- _Work instruction_: Begin with the line that holds "[555,404,630,420] treaming, ->". Write out every line from there to the end of the listing below, word for word.

- _Exercise material_:
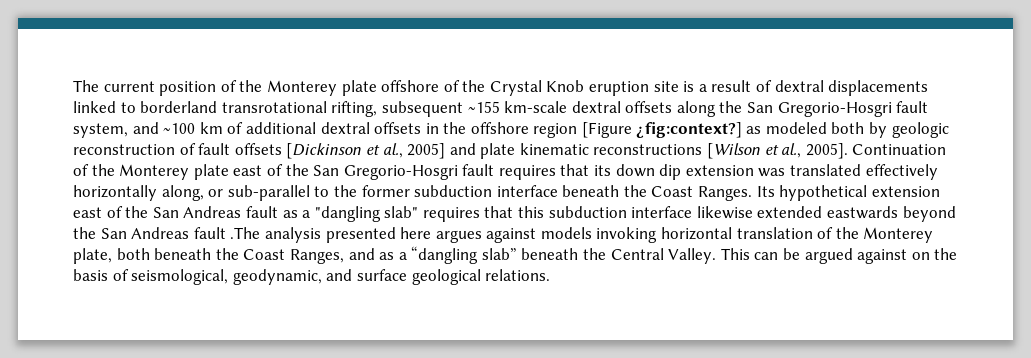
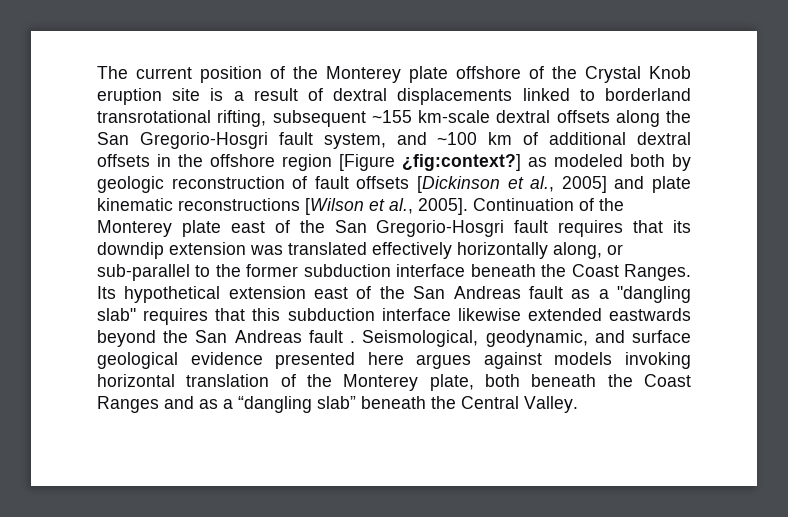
[615,164,682,180] down dip -> [97,242,164,259] downdip
[230,227,321,243] .The analysis -> [350,330,691,347] [97,352,263,369] . Seismological, geodynamic, and surface geological evidence
[289,249,344,264] Ranges, -> [97,396,159,413] Ranges
[720,248,958,264] [73,269,551,285] This can be argued against on the basis of seismological, geodynamic, and surface geological relations. -> (578, 404) none

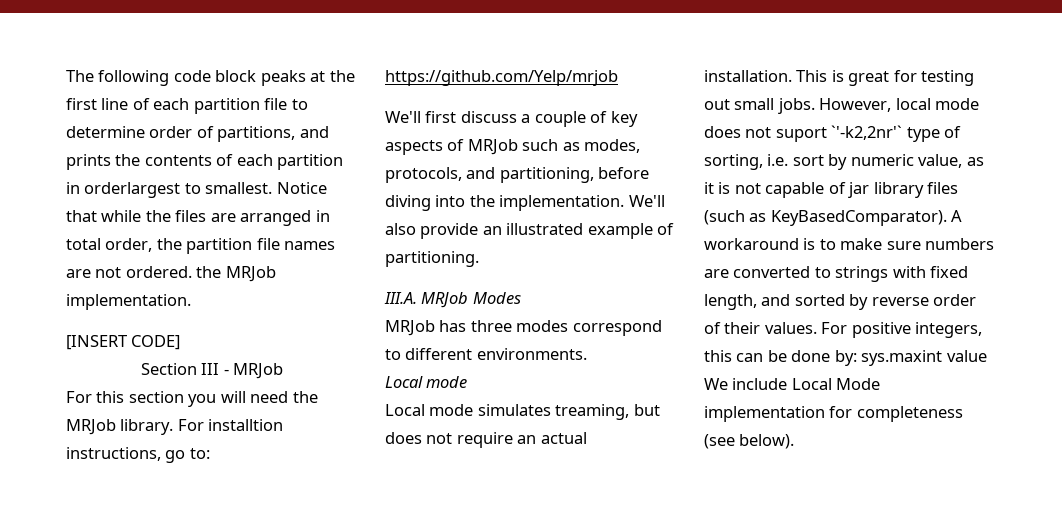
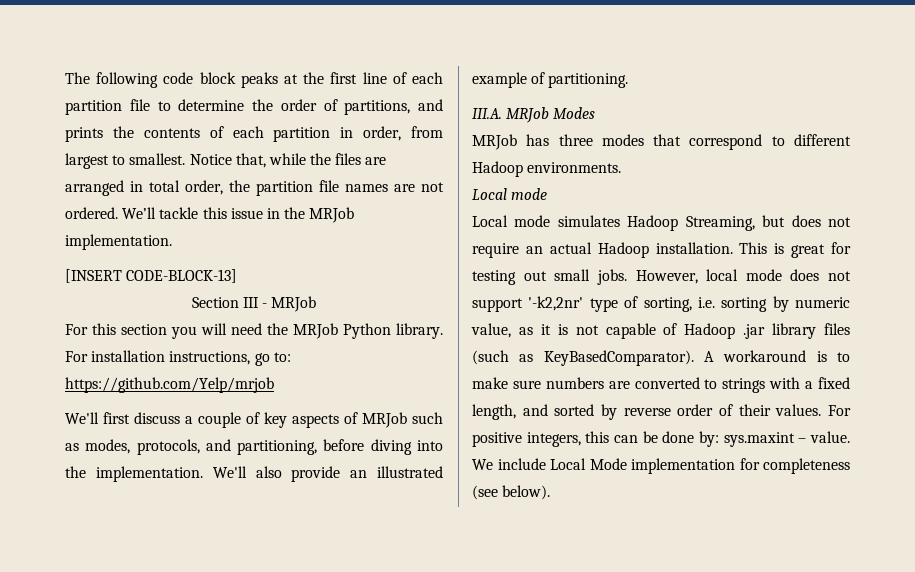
(145, 132) none -> [252,99,273,111] the
[84,182,181,198] orderlargest -> [363,126,443,141] [65,153,109,169] order, from largest
[66,210,97,222] that -> [235,153,266,168] that,
(192, 272) none -> [122,207,280,219] We’ll tackle this issue in
[131,335,181,350] CODE] -> [126,269,238,283] CODE-BLOCK-13]
(116, 427) none -> [343,323,391,339] Python
[208,419,284,431] installtion -> [91,350,166,362] installation
(569, 326) none -> [653,134,682,146] that
(473, 354) none -> [472,161,523,177] Hadoop
[555,404,630,420] treaming, -> [627,215,755,231] Hadoop Streaming,
(587, 438) none -> [597,242,649,258] Hadoop
[775,125,903,142] suport `'-k2,2nr'` -> [472,296,584,312] support '-k2,2nr'
[792,155,824,166] sort -> [721,297,768,312] sorting
[848,182,870,198] jar -> [684,323,766,339] Hadoop .jar
(926, 272) none -> [805,381,814,389] a
[946,350,987,362] value -> [798,431,850,443] – value.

- _Solution for this problem_:
[555,404,630,420] treaming, -> [627,215,755,231] Hadoop Streaming,
(587, 438) none -> [597,242,649,258] Hadoop
[775,125,903,142] suport `'-k2,2nr'` -> [472,296,584,312] support '-k2,2nr'
[792,155,824,166] sort -> [721,297,768,312] sorting
[848,182,870,198] jar -> [684,323,766,339] Hadoop .jar
(926, 272) none -> [805,381,814,389] a
[946,350,987,362] value -> [798,431,850,443] – value.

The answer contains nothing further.